Italy's coastguard has rescued over 800 mostly Syrian migrants from two boats off western Sicily, a coastguard spokesman says, amid signs that refugees from the Middle East are increasingly shunning the Greek route into Europe.
More than one million migrants, many from Syria, have entered Europe via Turkey and Greece in the past year but the number has fallen sharply since March when Ankara agreed with the European Union to take back refugees landing on the Greek islands.
The United Nations refugee agency (UNHCR) said the two boats involved in Thursday's operations, which were also carrying some Iraqis, represented the largest such attempted mass migration from Syria and Iraq to Italy for at least a year.

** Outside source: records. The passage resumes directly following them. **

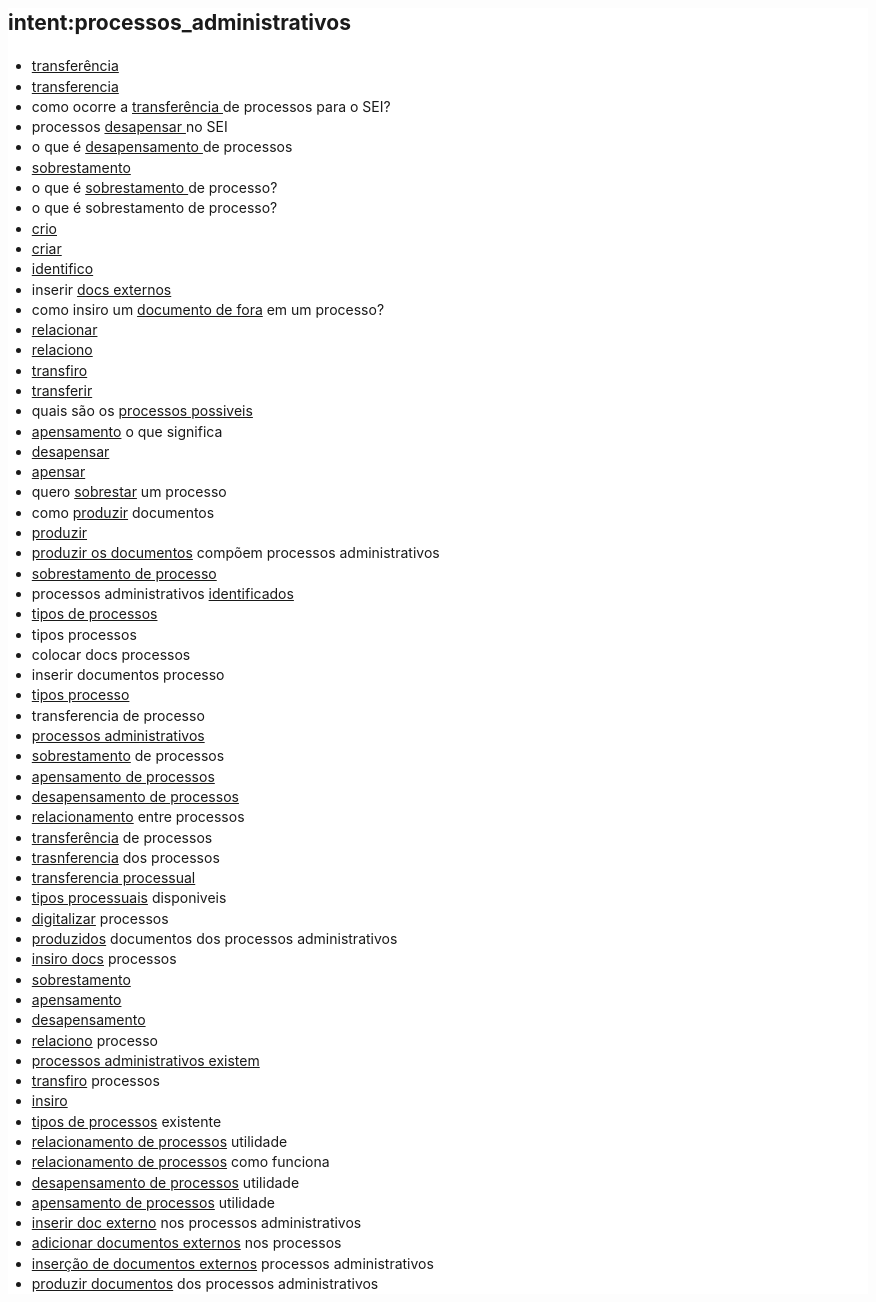 
## intent:processos_administrativos
- [transferência](transferencia)
- [transferencia](transferencia)
- como ocorre a [transferência ](transferencia)de processos para o SEI?
- processos [desapensar ](desapensamento)no SEI
- o que é [desapensamento ](desapensamento)de processos
- [sobrestamento](sobrestamento)
- o que é [sobrestamento ](sobrestamento)de processo?
- o que é sobrestamento de processo?
- [crio](produzir)
- [criar](produzir)
- [identifico](identificar)
- inserir [docs externos](inserir_externos)
- como insiro um [documento de fora](inserir_externos) em um processo?
- [relacionar](relacionamento_processo)
- [relaciono](relacionamento_processo)
- [transfiro](transferencia)
- [transferir](transferencia)
- quais são os [processos possiveis](tipos_de_processos)
- [apensamento](apensamento) o que significa
- [desapensar](desapensamento)
- [apensar](apensamento)
- quero [sobrestar](sobrestamento) um processo
- como [produzir](produzir) documentos
- [produzir](produzir)
- [produzir os documentos](produzir) compõem processos administrativos
- [sobrestamento de processo](sobrestamento)
- processos administrativos [identificados](identificar)
- [tipos de processos](tipos_de_processos)
- tipos processos
- colocar docs processos
- inserir documentos processo
- [tipos processo](tipos_de_processos)
- transferencia de processo
- [processos administrativos](processos_administrativos)
- [sobrestamento](sobrestamento) de processos
- [apensamento de processos](apensamento)
- [desapensamento de processos](desapensamento)
- [relacionamento](relacionamento_processo) entre processos
- [transferência](transferencia) de processos
- [trasnferencia](transferencia) dos processos
- [transferencia processual](transferencia)
- [tipos processuais](tipos_de_processos) disponiveis
- [digitalizar](digitalizacao) processos
- [produzidos](produzir) documentos dos processos administrativos
- [insiro docs](inserir_externos) processos
- [sobrestamento](sobrestamento)
- [apensamento](apensamento)
- [desapensamento](desapensamento)
- [relaciono](relacionamento_processo) processo
- [processos administrativos existem](tipos_de_processos)
- [transfiro](transferencia) processos
- [insiro](inserir_externos)
- [tipos de processos](tipos_de_processos) existente
- [relacionamento de processos](relacionamento_processo) utilidade
- [relacionamento de processos](relacionamento_processo) como funciona
- [desapensamento de processos](desapensamento) utilidade
- [apensamento de processos](apensamento) utilidade
- [inserir doc externo](inserir_externos) nos processos administrativos
- [adicionar documentos externos](inserir_externos) nos processos
- [inserção de documentos externos](inserir_externos) processos administrativos
- [produzir documentos](produzir) dos processos administrativos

The Italian coastguard spokesman said 515 people had been plucked from one boat and a further 286 people had been rescued in another operation.
Another coastguard spokesman had previously said the second operation had rescued around 380 people.
Most of those taken to safety were Syrian, but it was impossible to give precise numbers on nationalities until they were brought to shore in the coming hours, he added.
UNHCR spokeswoman Carlotta Sami said the Syrians and Iraqis had set sail from Egypt rather than Libya, the launchpad for most migrants heading to Italy.
The UNHCR says more migrants looking to reach Europe arrived in Italy in April than in Greece - 9149 against 3650 - the first time that had happened since May 2015.
As of May 10, 31,250 migrants had reached Italy by boat this year, a 14 per cent decline from the same period last year, according to the Interior Ministry.
The vast majority came from African countries, led by Nigeria, Gambia, Somalia and the African Coast.
In addition to the European Union's repatriation deal with Turkey, Balkan nations, Hungary and Austria have tightened border controls in an attempt to deter the migrants entering from Greece.
Most who take the Balkan route head to Germany.